The idea is relatively simple: explore new lands, settle the area, and add to the economic power of the mother country through drawing natural materials from the various lands of the realm—things like silver, spice, and sugar. But add a few competitors to the mix and you end up with a complex horse race of jockeying participants, whose wars and alliances over the issue of global expansion have fueled the last several hundred years of history.

7: Natural Selection

Many people erroneously assume that Darwin invented the idea of evolution. But it’s more accurate to say that he created a simple algorithm: if entities are subject to limited resources, they will engage in a struggle for survival, and if certain characteristics of adaptability are passed on to the next generation, the species under question will become more adept at surviving in that particular environment. This idea has influenced everything from social theories to economics to modern medicine and become popularly known as “survival of the fittest.”

8: Emancipation

For thousands of years, some people were slaves, and others were slave owners, and that’s just the way the cookie crumbled.

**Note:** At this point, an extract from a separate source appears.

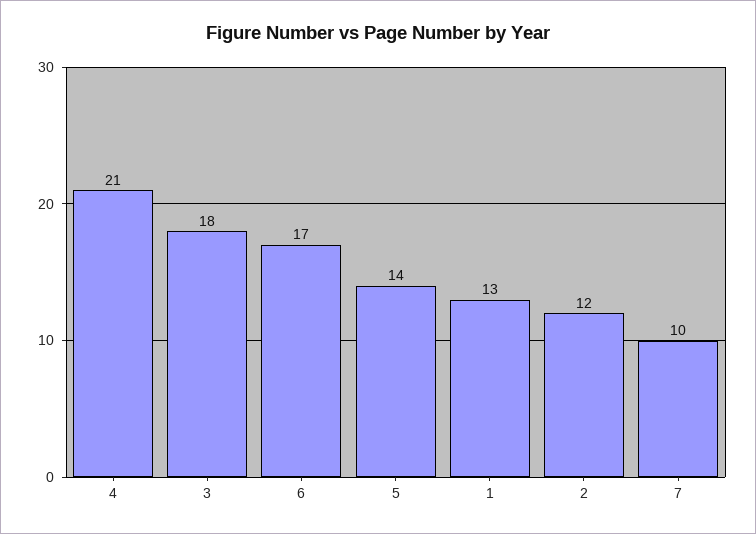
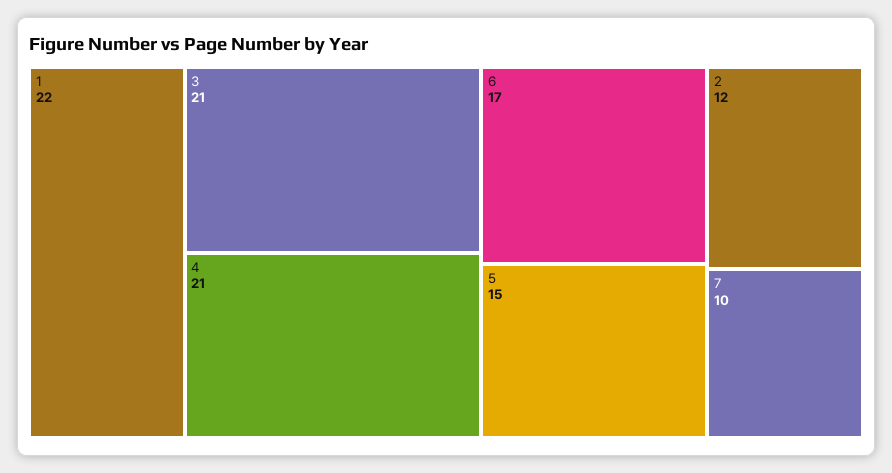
3: 18 -> 21
5: 14 -> 15
1: 13 -> 22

But starting around the time of the French Enlightenment, moralists and thinkers like Voltaire (expressed in the satire of Candide) began to question the morality of this idea. Over time, countries like Great Britain put an end to the practice of slavery, although others like the United States had to duke it out with some internal dissension. The slow process of emancipation has also spawned more recent movements like women’s liberation and racial equality.

9: Psychology

The notion that there is a whole lot of stuff going on under the surface of a person’s outer being, the unconscious, is not necessarily a new one; ancient peoples acknowledged the idea of an inner world. But with the advent of rationalism and the enlightenment, the idea of emotion-based subconscious processes became buried until it was unearthed by the psychotherapeutic work of Freud, Jung, and others who built on their findings.

10: The Internet

True, we did say we would steer clear of actual inventions. But the internet is more than an invented network of connectivity. It’s the very idea of conducting life in a digital sphere, including research, leisure, commerce, and more all on a globally linked network. It’s become so ingrained in our lives that it’s almost impossible to picture life without it. Moreover, the corollary idea of social media has changed the way we interact and view others, creating new paradigms and rules of engagement between people.


Ideas can and do shape the dynamics of entire civilizations, for human societies ideas are in many ways the underlying mental framework that decides how the majority of us move, think and act. These ones mentioned above are some of the numerous ideas which have influenced the course of western civilization.